RECORDS section start

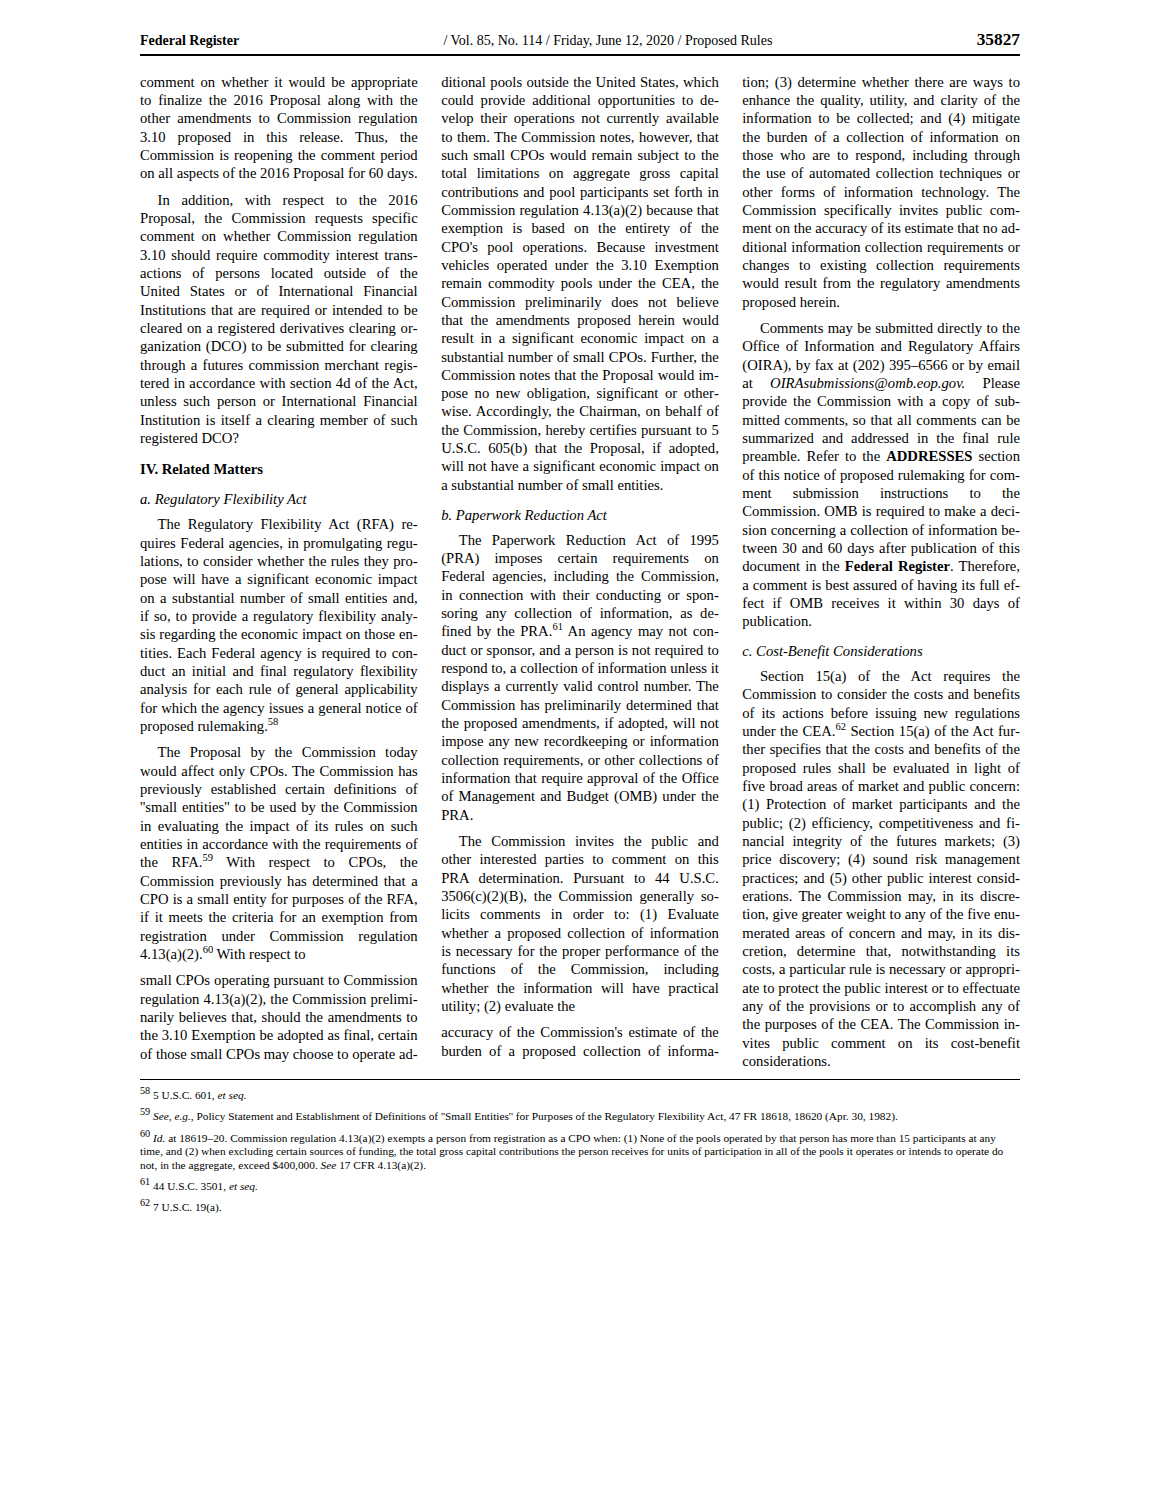Federal Register
/ Vol. 85, No. 114 / Friday, June 12, 2020 / Proposed Rules
35827
comment on whether it would be appropriate to finalize the 2016 Proposal along with the other amendments to Commission regulation 3.10 proposed in this release. Thus, the Commission is reopening the comment period on all aspects of the 2016 Proposal for 60 days.
In addition, with respect to the 2016 Proposal, the Commission requests specific comment on whether Commission regulation 3.10 should require commodity interest transactions of persons located outside of the United States or of International Financial Institutions that are required or intended to be cleared on a registered derivatives clearing organization (DCO) to be submitted for clearing through a futures commission merchant registered in accordance with section 4d of the Act, unless such person or International Financial Institution is itself a clearing member of such registered DCO?
IV. Related Matters
a. Regulatory Flexibility Act
The Regulatory Flexibility Act (RFA) requires Federal agencies, in promulgating regulations, to consider whether the rules they propose will have a significant economic impact on a substantial number of small entities and, if so, to provide a regulatory flexibility analysis regarding the economic impact on those entities. Each Federal agency is required to conduct an initial and final regulatory flexibility analysis for each rule of general applicability for which the agency issues a general notice of proposed rulemaking.58
The Proposal by the Commission today would affect only CPOs. The Commission has previously established certain definitions of ''small entities'' to be used by the Commission in evaluating the impact of its rules on such entities in accordance with the requirements of the RFA.59 With respect to CPOs, the Commission previously has determined that a CPO is a small entity for purposes of the RFA, if it meets the criteria for an exemption from registration under Commission regulation 4.13(a)(2).60 With respect to
small CPOs operating pursuant to Commission regulation 4.13(a)(2), the Commission preliminarily believes that, should the amendments to the 3.10 Exemption be adopted as final, certain of those small CPOs may choose to operate additional pools outside the United States, which could provide additional opportunities to develop their operations not currently available to them. The Commission notes, however, that such small CPOs would remain subject to the total limitations on aggregate gross capital contributions and pool participants set forth in Commission regulation 4.13(a)(2) because that exemption is based on the entirety of the CPO's pool operations. Because investment vehicles operated under the 3.10 Exemption remain commodity pools under the CEA, the Commission preliminarily does not believe that the amendments proposed herein would result in a significant economic impact on a substantial number of small CPOs. Further, the Commission notes that the Proposal would impose no new obligation, significant or otherwise. Accordingly, the Chairman, on behalf of the Commission, hereby certifies pursuant to 5 U.S.C. 605(b) that the Proposal, if adopted, will not have a significant economic impact on a substantial number of small entities.
b. Paperwork Reduction Act
The Paperwork Reduction Act of 1995 (PRA) imposes certain requirements on Federal agencies, including the Commission, in connection with their conducting or sponsoring any collection of information, as defined by the PRA.61 An agency may not conduct or sponsor, and a person is not required to respond to, a collection of information unless it displays a currently valid control number. The Commission has preliminarily determined that the proposed amendments, if adopted, will not impose any new recordkeeping or information collection requirements, or other collections of information that require approval of the Office of Management and Budget (OMB) under the PRA.
The Commission invites the public and other interested parties to comment on this PRA determination. Pursuant to 44 U.S.C. 3506(c)(2)(B), the Commission generally solicits comments in order to: (1) Evaluate whether a proposed collection of information is necessary for the proper performance of the functions of the Commission, including whether the information will have practical utility; (2) evaluate the
accuracy of the Commission's estimate of the burden of a proposed collection of information; (3) determine whether there are ways to enhance the quality, utility, and clarity of the information to be collected; and (4) mitigate the burden of a collection of information on those who are to respond, including through the use of automated collection techniques or other forms of information technology. The Commission specifically invites public comment on the accuracy of its estimate that no additional information collection requirements or changes to existing collection requirements would result from the regulatory amendments proposed herein.
Comments may be submitted directly to the Office of Information and Regulatory Affairs (OIRA), by fax at (202) 395–6566 or by email at OIRAsubmissions@omb.eop.gov. Please provide the Commission with a copy of submitted comments, so that all comments can be summarized and addressed in the final rule preamble. Refer to the ADDRESSES section of this notice of proposed rulemaking for comment submission instructions to the Commission. OMB is required to make a decision concerning a collection of information between 30 and 60 days after publication of this document in the Federal Register. Therefore, a comment is best assured of having its full effect if OMB receives it within 30 days of publication.
c. Cost-Benefit Considerations
Section 15(a) of the Act requires the Commission to consider the costs and benefits of its actions before issuing new regulations under the CEA.62 Section 15(a) of the Act further specifies that the costs and benefits of the proposed rules shall be evaluated in light of five broad areas of market and public concern: (1) Protection of market participants and the public; (2) efficiency, competitiveness and financial integrity of the futures markets; (3) price discovery; (4) sound risk management practices; and (5) other public interest considerations. The Commission may, in its discretion, give greater weight to any of the five enumerated areas of concern and may, in its discretion, determine that, notwithstanding its costs, a particular rule is necessary or appropriate to protect the public interest or to effectuate any of the provisions or to accomplish any of the purposes of the CEA. The Commission invites public comment on its cost-benefit considerations.
58 5 U.S.C. 601, et seq.
59 See, e.g., Policy Statement and Establishment of Definitions of ''Small Entities'' for Purposes of the Regulatory Flexibility Act, 47 FR 18618, 18620 (Apr. 30, 1982).
60 Id. at 18619–20. Commission regulation 4.13(a)(2) exempts a person from registration as a CPO when: (1) None of the pools operated by that person has more than 15 participants at any time, and (2) when excluding certain sources of funding, the total gross capital contributions the person receives for units of participation in all of the pools it operates or intends to operate do not, in the aggregate, exceed $400,000. See 17 CFR 4.13(a)(2).
61 44 U.S.C. 3501, et seq.
62 7 U.S.C. 19(a).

RECORDS section end

_ASSIGNED TASK_
Return the material above verbatim. Pictures are to be excluded.

_ANSWER BOX_
Federal Register
/ Vol. 85, No. 114 / Friday, June 12, 2020 / Proposed Rules
35827
comment on whether it would be appropriate to finalize the 2016 Proposal along with the other amendments to Commission regulation 3.10 proposed in this release. Thus, the Commission is reopening the comment period on all aspects of the 2016 Proposal for 60 days.
In addition, with respect to the 2016 Proposal, the Commission requests specific comment on whether Commission regulation 3.10 should require commodity interest transactions of persons located outside of the United States or of International Financial Institutions that are required or intended to be cleared on a registered derivatives clearing organization (DCO) to be submitted for clearing through a futures commission merchant registered in accordance with section 4d of the Act, unless such person or International Financial Institution is itself a clearing member of such registered DCO?
IV. Related Matters
a. Regulatory Flexibility Act
The Regulatory Flexibility Act (RFA) requires Federal agencies, in promulgating regulations, to consider whether the rules they propose will have a significant economic impact on a substantial number of small entities and, if so, to provide a regulatory flexibility analysis regarding the economic impact on those entities. Each Federal agency is required to conduct an initial and final regulatory flexibility analysis for each rule of general applicability for which the agency issues a general notice of proposed rulemaking.58
The Proposal by the Commission today would affect only CPOs. The Commission has previously established certain definitions of ''small entities'' to be used by the Commission in evaluating the impact of its rules on such entities in accordance with the requirements of the RFA.59 With respect to CPOs, the Commission previously has determined that a CPO is a small entity for purposes of the RFA, if it meets the criteria for an exemption from registration under Commission regulation 4.13(a)(2).60 With respect to
small CPOs operating pursuant to Commission regulation 4.13(a)(2), the Commission preliminarily believes that, should the amendments to the 3.10 Exemption be adopted as final, certain of those small CPOs may choose to operate additional pools outside the United States, which could provide additional opportunities to develop their operations not currently available to them. The Commission notes, however, that such small CPOs would remain subject to the total limitations on aggregate gross capital contributions and pool participants set forth in Commission regulation 4.13(a)(2) because that exemption is based on the entirety of the CPO's pool operations. Because investment vehicles operated under the 3.10 Exemption remain commodity pools under the CEA, the Commission preliminarily does not believe that the amendments proposed herein would result in a significant economic impact on a substantial number of small CPOs. Further, the Commission notes that the Proposal would impose no new obligation, significant or otherwise. Accordingly, the Chairman, on behalf of the Commission, hereby certifies pursuant to 5 U.S.C. 605(b) that the Proposal, if adopted, will not have a significant economic impact on a substantial number of small entities.
b. Paperwork Reduction Act
The Paperwork Reduction Act of 1995 (PRA) imposes certain requirements on Federal agencies, including the Commission, in connection with their conducting or sponsoring any collection of information, as defined by the PRA.61 An agency may not conduct or sponsor, and a person is not required to respond to, a collection of information unless it displays a currently valid control number. The Commission has preliminarily determined that the proposed amendments, if adopted, will not impose any new recordkeeping or information collection requirements, or other collections of information that require approval of the Office of Management and Budget (OMB) under the PRA.
The Commission invites the public and other interested parties to comment on this PRA determination. Pursuant to 44 U.S.C. 3506(c)(2)(B), the Commission generally solicits comments in order to: (1) Evaluate whether a proposed collection of information is necessary for the proper performance of the functions of the Commission, including whether the information will have practical utility; (2) evaluate the
accuracy of the Commission's estimate of the burden of a proposed collection of information; (3) determine whether there are ways to enhance the quality, utility, and clarity of the information to be collected; and (4) mitigate the burden of a collection of information on those who are to respond, including through the use of automated collection techniques or other forms of information technology. The Commission specifically invites public comment on the accuracy of its estimate that no additional information collection requirements or changes to existing collection requirements would result from the regulatory amendments proposed herein.
Comments may be submitted directly to the Office of Information and Regulatory Affairs (OIRA), by fax at (202) 395–6566 or by email at OIRAsubmissions@omb.eop.gov. Please provide the Commission with a copy of submitted comments, so that all comments can be summarized and addressed in the final rule preamble. Refer to the ADDRESSES section of this notice of proposed rulemaking for comment submission instructions to the Commission. OMB is required to make a decision concerning a collection of information between 30 and 60 days after publication of this document in the Federal Register. Therefore, a comment is best assured of having its full effect if OMB receives it within 30 days of publication.
c. Cost-Benefit Considerations
Section 15(a) of the Act requires the Commission to consider the costs and benefits of its actions before issuing new regulations under the CEA.62 Section 15(a) of the Act further specifies that the costs and benefits of the proposed rules shall be evaluated in light of five broad areas of market and public concern: (1) Protection of market participants and the public; (2) efficiency, competitiveness and financial integrity of the futures markets; (3) price discovery; (4) sound risk management practices; and (5) other public interest considerations. The Commission may, in its discretion, give greater weight to any of the five enumerated areas of concern and may, in its discretion, determine that, notwithstanding its costs, a particular rule is necessary or appropriate to protect the public interest or to effectuate any of the provisions or to accomplish any of the purposes of the CEA. The Commission invites public comment on its cost-benefit considerations.
58 5 U.S.C. 601, et seq.
59 See, e.g., Policy Statement and Establishment of Definitions of ''Small Entities'' for Purposes of the Regulatory Flexibility Act, 47 FR 18618, 18620 (Apr. 30, 1982).
60 Id. at 18619–20. Commission regulation 4.13(a)(2) exempts a person from registration as a CPO when: (1) None of the pools operated by that person has more than 15 participants at any time, and (2) when excluding certain sources of funding, the total gross capital contributions the person receives for units of participation in all of the pools it operates or intends to operate do not, in the aggregate, exceed $400,000. See 17 CFR 4.13(a)(2).
61 44 U.S.C. 3501, et seq.
62 7 U.S.C. 19(a).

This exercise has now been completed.